Hey there I went to SUM for the first time Friday and I have to say it was awesome I walked around the hole time with a big smile on my face lol they had everything I asked for and then some. I was actually pritty pissed because I wish I would of had more money on me lol. Price's were awesome as well like the more I bought the more he would knock the prices down. I will never get live stock again from Big Al's.


----------



## iBetta (Jun 19, 2011)

i visited SUM last week as well (didnt buy anything, just recon purposes as well since i just started my tank). and i got to say what a beautiful display tank! that have nice variety of livestock! i forgot to put my email address on their white board! DX


----------



## notclear (Nov 5, 2011)

Dieselfool said:


> Okay, so here's the plan. Going to call SUM and see what day they get their next shipment in this week and gonna go there 1st. Then to N.A. Fishbreeders, then to Aquatic Kingdom and BigA's on Dundas. Then to Oakville Reef Gallery, Coral Reef Shop in Burlington, then up to Advanced Reef in Milton. Anything I'm missing?
> Thanks.
> Al.


Add Reef Raft as it is along Dundasa as well.


----------



## altcharacter (Jan 10, 2011)

Just make sure, if you do go to reef raft, you bring a bullhorn or some type of airhorn with you to tell them you're there.
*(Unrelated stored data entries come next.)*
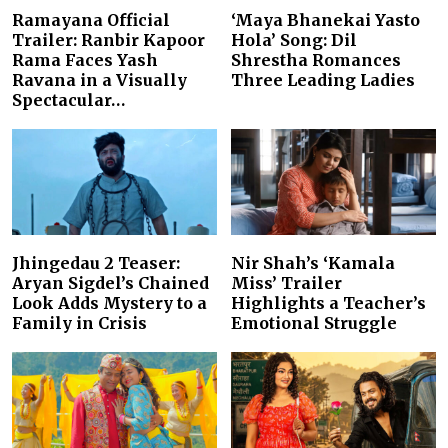
Ramayana Official
‘Maya Bhanekai Yasto
Trailer: Ranbir Kapoor
Hola’ Song: Dil
Rama Faces Yash
Shrestha Romances
Ravana in a Visually
Three Leading Ladies
Spectacular…
Jhingedau 2 Teaser:
Nir Shah’s ‘Kamala
Aryan Sigdel’s Chained
Miss’ Trailer
Look Adds Mystery to a
Highlights a Teacher’s
Family in Crisis
Emotional Struggle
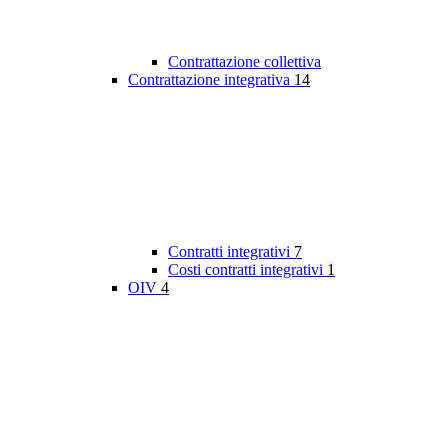
Contrattazione collettiva
Contrattazione integrativa
14
Contratti integrativi
7
Costi contratti integrativi
1
OIV
4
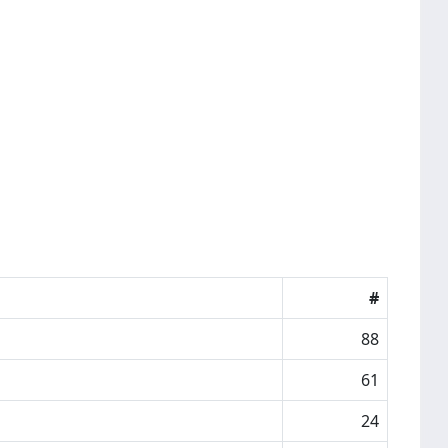
#
88
61
24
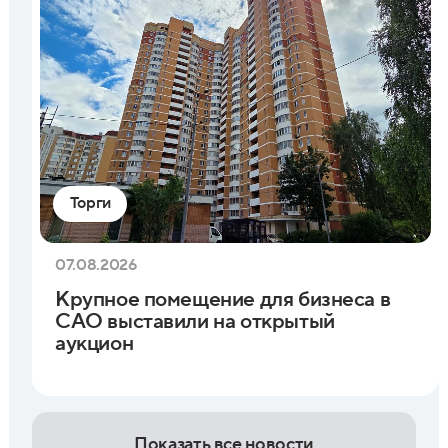
Торги
07.08.2026
Крупное помещение для бизнеса в
САО выставили на открытый
аукцион
Показать все новости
It also helps to come in like you're at a strip club and just throw money around like you're rich....then you might get some service.


----------



## J_T (Mar 25, 2011)

altcharacter said:


> Just make sure, if you do go to reef raft, you bring a bullhorn or some type of airhorn with you to tell them you're there. It also helps to come in like you're at a strip club and just throw money around like you're rich....then you might get some service.


I find that if you dress like you have money, you get treated better. I don't get good service there! Lol. Apparently when your runners are all dirty, you don't look like you are worth their time... But now and then I will stop in. But not often.

Posted from my Sony Eperia, using Tapatalk.


----------



## Dieselfool (Dec 29, 2010)

Well, made it down to SUM and NAFB and I gotta say I was quite impressed. Didn't make it out to the west end stores though, went to the Sportsman's show insted. LOL. Next trip will include the west end. I'm sure by then I'll be bringing the VISA card with me.
Thanks for the help.
Al.


----------



## Kooka (Feb 8, 2011)

altcharacter said:


> Just make sure, if you do go to reef raft, you bring a bullhorn or some type of airhorn with you to tell them you're there. It also helps to come in like you're at a strip club and just throw money around like you're rich....then you might get some service.


HAHA, sooo true. Maybe they could trade locations with Aquatic Kingdom, so they get more business from the regulars at Diamonds...


----------